▶ QUESTIONS TO ANSWER:
a: Answer these questions from the baseball discussion, one line each:
(i) Who joined Twitter the night before?
(ii) Where is HGH testing to begin?
(iii) What did Derek Jeter say he was not interested in?
b: Write out the part of the baseball discussion from "http://twitter.com/ozzieguillen" to "measuring pitching ability.", word for word.

-------- SELECTED TEXT --------

IOW, the difference between Albert Pujols and Adam Everett isn’t Pujols being a better hitter than Everett with RISP, but rather Pujols being a better hitter than Everett in all situations.

Does that mean that batting order doesn’t matter? No, of course not - you do want someone in the three-hole that can drive in your first two high-OBP guys. But you pick a guy as your cleanup hitter because he can get on base and, more importantly, because he can mash hell out of the ball no matter when he comes up to bat, because there is literally nobody in baseball who is a bad/mediocre hitter with nobody on base but who morphs into a great hitter with RISP.

Gonzomax, could you at least address the questions I posed to you? Because you’ve totally ignored everything else I said. Like Jimmy said - we enjoy these topics, but you have to put in some feedback. It seems like (every single time) you dismiss everything, and focus on just one little thing that bucks your traditional view of things. If you’re trying to understand the stats, could you spend a few minutes actually doing that rather than dismissing them?

You have to admit, **Gonzo **makes these threads interesting and that is from someone that sympathizes with his viewpoint or what I can make of it.

He doesn’t make it interesting for long. I’m not even sure if he read my post or not.

No, he makes them painful. We address his questions for fear that our silence may imply we agree with the things he says, but he NEVER absorbs anything we say (and we’re not asking for belief or buying into what we say - we’re just looking for some recognition of what we actually said or understanding of our side of the argument). His is the absolute most dishonest form of discourse you can have.

Next time someone brings up the Hall of Fame shortstop from St. Louis, see how many times he argues about playing on astroturf, and how he’s oblivious to any mention of how many games he played on grass, or the years he played in San Diego (also grass).

Well sure, but you get the same boneheadedness in any thread that talks about Pete Rose too.

Or Zach Greinke…
Or Alan Trammell…
Or batting average…
Or RBIs…
Or Wins…
Or…baseball.

Oh, and if anyone didn’t have a reason to join Twitter before this, Ozzie Guillen just joined last night:

http://twitter.com/ozzieguillen

:lol: (And I still say Wins are very important despite being a team helped stat, seen to many statistically good pitchers not win as well as the statistically flawed Andy Pettitte on the same basic teams.)

Some actually minor news.

HGH testing to begin in the Minor Leagues now that they have a working test. http://sportsillustrated.cnn.com/2010/baseball/mlb/02/24/hgh.testing.ap/index.html

Derek Jeter said today “not intersted in free agency”. Not that this is a shock.

I’m not sure I follow. Pitcher X is “statistically” good but doesn’t get many wins, whereas Pitcher Y is “statistically” bad but wins a lot of games… and that means that wins are very important? :confused: All that shows to me is that wins are a crappy way of measuring pitching ability.

Eh. There’s nothing mysterious about Pettite - he’s been a consistently above average pitcher with some good seasons and two near-Cy Young seasons, he’s been a starter from an early age, he’s only missed about a season’s worth of games to injury, and he’s pitched his entire career for winning ballclubs. If he pitches well into his 40s and gets to or near 300 wins, he won’t be the worst pitcher in the Hall of Fame.

Andy seems to have the ability to get wins without putting up huge strikeout totals or impressive ERAs. There are statistically better pitchers who on arrival in NY, don’t pitch as well or show brilliance part of the time but blow more games with bad outings but do end up with high Ks and/or lower ERAs.

Going back to the 80s, it seemed like Doyle Alexander just could not pitch in NY but did great in other places, I would of course rather have an Andy Pettitte or David Wells than a Doyle Alexander.

This is mostly a reaction to at least in posting, many on this board seem to place to little importance on wins and winning percentage. Some pitchers seem to have a nose for wins and others do not. Call it pitching to the score or whatever you like.

I’ve already seen the talk on some baseball sites that his ERA is too high and his great winning pct should be disregarded. I don’t think I have seen that here though.

-------- RECORD EXCERPTS --------

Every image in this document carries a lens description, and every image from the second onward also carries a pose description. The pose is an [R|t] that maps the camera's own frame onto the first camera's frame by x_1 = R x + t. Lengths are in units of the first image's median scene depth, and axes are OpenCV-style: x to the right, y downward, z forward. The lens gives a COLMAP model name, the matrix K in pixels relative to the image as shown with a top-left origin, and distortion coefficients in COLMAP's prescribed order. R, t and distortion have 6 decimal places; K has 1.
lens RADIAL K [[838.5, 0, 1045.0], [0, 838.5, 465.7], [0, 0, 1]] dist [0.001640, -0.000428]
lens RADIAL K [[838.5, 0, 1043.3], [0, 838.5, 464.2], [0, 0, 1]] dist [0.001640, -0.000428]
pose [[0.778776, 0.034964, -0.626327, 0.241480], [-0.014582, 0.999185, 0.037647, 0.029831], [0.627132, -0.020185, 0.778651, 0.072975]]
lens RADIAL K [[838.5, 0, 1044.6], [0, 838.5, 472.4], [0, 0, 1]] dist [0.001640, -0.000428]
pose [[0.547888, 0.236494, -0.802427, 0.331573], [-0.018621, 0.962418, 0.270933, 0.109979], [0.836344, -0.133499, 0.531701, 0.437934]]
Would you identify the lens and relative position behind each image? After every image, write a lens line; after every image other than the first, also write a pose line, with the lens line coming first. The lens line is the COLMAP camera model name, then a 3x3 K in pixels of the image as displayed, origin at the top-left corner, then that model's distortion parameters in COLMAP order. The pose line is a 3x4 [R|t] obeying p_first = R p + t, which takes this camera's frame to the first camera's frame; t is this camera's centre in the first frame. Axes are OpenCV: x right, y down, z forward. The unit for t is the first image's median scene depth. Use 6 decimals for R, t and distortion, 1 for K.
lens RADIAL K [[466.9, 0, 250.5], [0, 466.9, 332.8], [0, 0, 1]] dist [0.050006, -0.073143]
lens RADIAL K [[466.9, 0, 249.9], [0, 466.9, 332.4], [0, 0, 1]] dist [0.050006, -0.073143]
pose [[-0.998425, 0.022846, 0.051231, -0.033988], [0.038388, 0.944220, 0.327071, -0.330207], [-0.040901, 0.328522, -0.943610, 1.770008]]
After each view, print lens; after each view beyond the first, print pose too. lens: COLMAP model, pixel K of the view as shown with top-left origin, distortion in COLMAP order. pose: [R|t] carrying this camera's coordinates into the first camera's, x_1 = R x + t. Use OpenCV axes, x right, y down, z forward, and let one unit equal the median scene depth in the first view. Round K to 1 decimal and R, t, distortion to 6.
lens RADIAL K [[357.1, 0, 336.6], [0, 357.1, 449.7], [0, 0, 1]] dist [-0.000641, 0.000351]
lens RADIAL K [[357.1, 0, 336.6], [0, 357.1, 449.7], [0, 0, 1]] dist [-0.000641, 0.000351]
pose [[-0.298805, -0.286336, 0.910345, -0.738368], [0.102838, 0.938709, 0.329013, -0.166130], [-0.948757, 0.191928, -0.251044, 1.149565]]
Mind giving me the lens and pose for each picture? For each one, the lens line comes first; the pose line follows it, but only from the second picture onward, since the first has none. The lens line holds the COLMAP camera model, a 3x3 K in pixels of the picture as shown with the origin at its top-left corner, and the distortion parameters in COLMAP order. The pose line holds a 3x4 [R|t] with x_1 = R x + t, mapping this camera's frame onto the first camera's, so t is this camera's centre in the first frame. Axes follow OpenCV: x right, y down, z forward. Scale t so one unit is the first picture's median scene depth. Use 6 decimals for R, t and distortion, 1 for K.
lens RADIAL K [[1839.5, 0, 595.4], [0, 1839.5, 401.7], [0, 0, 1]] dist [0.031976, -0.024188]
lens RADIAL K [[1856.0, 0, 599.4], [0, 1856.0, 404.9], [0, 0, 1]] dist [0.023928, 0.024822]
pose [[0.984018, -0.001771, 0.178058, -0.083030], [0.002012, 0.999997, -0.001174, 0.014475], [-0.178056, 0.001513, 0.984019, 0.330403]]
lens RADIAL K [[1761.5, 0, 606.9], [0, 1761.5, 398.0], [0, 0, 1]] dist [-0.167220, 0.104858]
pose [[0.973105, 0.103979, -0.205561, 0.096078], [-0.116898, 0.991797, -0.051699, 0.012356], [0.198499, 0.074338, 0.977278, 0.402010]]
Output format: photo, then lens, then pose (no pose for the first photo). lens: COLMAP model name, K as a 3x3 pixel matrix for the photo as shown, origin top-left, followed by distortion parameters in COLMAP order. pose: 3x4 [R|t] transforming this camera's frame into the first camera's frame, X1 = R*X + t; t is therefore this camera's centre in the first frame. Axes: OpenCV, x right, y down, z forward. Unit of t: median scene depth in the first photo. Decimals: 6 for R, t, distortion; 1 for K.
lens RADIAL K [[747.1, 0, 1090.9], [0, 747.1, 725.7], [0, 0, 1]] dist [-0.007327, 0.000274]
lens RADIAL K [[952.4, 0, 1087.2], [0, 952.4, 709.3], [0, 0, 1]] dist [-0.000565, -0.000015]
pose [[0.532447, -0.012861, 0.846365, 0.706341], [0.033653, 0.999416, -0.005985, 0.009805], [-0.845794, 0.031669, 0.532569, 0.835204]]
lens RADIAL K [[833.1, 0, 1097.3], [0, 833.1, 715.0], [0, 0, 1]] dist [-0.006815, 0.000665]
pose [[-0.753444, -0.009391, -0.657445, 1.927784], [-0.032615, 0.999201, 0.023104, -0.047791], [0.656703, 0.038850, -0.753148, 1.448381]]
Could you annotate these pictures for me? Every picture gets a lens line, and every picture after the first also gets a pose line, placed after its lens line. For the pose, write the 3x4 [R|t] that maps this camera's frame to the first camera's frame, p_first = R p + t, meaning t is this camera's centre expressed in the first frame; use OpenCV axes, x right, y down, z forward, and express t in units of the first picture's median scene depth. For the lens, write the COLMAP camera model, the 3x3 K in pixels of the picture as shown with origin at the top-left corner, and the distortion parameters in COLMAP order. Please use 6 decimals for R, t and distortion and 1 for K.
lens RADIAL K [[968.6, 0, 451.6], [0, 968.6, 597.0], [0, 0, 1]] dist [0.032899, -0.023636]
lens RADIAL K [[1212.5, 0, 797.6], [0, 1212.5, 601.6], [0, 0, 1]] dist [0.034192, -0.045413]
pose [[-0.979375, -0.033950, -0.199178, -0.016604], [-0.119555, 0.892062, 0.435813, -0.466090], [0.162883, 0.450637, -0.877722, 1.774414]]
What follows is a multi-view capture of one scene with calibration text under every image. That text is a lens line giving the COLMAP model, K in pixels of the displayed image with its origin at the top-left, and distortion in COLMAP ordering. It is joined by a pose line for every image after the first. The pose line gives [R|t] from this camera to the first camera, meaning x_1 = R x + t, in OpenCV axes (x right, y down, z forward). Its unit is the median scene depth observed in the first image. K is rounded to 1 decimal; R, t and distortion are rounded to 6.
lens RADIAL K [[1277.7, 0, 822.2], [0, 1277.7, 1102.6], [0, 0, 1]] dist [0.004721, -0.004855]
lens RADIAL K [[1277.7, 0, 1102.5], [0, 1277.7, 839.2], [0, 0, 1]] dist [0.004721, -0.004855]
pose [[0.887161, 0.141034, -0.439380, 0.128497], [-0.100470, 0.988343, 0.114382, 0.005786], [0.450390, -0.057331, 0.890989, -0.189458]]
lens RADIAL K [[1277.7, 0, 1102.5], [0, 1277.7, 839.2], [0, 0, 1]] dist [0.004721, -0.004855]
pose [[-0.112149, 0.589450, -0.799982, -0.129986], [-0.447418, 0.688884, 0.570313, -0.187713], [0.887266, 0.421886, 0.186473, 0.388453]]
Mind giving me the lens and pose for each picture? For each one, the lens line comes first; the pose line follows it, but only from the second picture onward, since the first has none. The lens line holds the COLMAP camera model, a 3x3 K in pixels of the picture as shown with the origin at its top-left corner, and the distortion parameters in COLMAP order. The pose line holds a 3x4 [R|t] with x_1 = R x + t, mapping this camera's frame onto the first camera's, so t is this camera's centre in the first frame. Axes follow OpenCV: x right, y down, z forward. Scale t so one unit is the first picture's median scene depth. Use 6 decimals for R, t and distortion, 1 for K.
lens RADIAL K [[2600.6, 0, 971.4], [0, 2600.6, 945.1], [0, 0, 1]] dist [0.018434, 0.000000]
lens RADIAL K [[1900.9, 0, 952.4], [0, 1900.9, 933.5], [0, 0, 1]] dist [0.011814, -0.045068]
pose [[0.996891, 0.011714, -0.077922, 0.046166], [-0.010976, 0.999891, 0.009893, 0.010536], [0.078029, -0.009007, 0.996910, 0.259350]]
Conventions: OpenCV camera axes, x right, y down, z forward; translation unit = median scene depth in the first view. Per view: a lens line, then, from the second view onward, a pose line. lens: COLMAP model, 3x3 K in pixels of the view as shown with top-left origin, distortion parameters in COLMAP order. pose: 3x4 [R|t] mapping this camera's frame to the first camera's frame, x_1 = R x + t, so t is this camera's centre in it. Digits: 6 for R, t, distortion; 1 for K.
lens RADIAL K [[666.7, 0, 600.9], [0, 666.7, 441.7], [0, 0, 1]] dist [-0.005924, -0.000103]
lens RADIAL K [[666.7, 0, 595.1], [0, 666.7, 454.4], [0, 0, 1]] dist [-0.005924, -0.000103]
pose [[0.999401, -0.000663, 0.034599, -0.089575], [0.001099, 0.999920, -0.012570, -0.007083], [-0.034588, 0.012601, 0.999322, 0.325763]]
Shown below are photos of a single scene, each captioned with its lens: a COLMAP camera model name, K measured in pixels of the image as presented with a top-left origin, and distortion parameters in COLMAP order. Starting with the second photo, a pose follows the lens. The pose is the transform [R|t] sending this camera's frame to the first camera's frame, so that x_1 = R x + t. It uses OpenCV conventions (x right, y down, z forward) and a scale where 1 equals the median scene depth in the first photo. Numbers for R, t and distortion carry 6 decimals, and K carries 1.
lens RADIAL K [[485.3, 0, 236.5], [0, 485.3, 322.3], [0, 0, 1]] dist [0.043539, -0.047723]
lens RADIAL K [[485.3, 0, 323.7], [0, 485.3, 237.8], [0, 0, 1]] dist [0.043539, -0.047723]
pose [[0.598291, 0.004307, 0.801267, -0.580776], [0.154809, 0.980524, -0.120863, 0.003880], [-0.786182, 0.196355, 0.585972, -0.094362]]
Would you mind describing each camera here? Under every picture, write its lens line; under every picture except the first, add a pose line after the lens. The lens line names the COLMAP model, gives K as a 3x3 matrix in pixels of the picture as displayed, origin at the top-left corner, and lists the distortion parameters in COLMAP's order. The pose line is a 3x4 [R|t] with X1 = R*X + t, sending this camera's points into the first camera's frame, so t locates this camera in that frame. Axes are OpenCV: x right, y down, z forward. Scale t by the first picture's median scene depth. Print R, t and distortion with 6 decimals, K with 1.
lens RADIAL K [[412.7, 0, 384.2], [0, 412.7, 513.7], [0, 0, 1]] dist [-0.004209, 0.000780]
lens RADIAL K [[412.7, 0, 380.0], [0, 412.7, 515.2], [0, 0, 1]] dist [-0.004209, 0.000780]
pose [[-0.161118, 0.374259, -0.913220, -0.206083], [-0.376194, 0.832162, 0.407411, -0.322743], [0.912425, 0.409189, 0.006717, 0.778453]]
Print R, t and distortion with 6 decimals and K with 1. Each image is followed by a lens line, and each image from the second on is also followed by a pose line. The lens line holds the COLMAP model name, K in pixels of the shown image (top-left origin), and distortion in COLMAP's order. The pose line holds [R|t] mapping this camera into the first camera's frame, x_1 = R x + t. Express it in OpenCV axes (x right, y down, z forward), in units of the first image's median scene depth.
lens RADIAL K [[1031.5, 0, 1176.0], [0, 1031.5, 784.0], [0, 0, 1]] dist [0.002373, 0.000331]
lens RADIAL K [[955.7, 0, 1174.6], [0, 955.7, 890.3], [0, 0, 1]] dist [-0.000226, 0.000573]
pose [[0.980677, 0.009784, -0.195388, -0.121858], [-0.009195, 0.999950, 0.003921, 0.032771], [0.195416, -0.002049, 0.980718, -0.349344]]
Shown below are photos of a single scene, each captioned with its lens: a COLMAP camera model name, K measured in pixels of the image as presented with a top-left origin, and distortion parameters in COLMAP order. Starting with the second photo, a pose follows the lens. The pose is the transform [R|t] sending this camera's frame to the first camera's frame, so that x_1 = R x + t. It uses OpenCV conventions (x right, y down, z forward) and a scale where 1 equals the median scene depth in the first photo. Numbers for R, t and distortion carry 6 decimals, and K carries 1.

--------

▶ ANSWER LIST:
a:
(i) Ozzie Guillen
(ii) In the Minor Leagues
(iii) Free agency

b:
http://twitter.com/ozzieguillen

:lol: (And I still say Wins are very important despite being a team helped stat, seen to many statistically good pitchers not win as well as the statistically flawed Andy Pettitte on the same basic teams.)

Some actually minor news.

HGH testing to begin in the Minor Leagues now that they have a working test. http://sportsillustrated.cnn.com/2010/baseball/mlb/02/24/hgh.testing.ap/index.html

Derek Jeter said today “not intersted in free agency”. Not that this is a shock.

I’m not sure I follow. Pitcher X is “statistically” good but doesn’t get many wins, whereas Pitcher Y is “statistically” bad but wins a lot of games… and that means that wins are very important? :confused: All that shows to me is that wins are a crappy way of measuring pitching ability.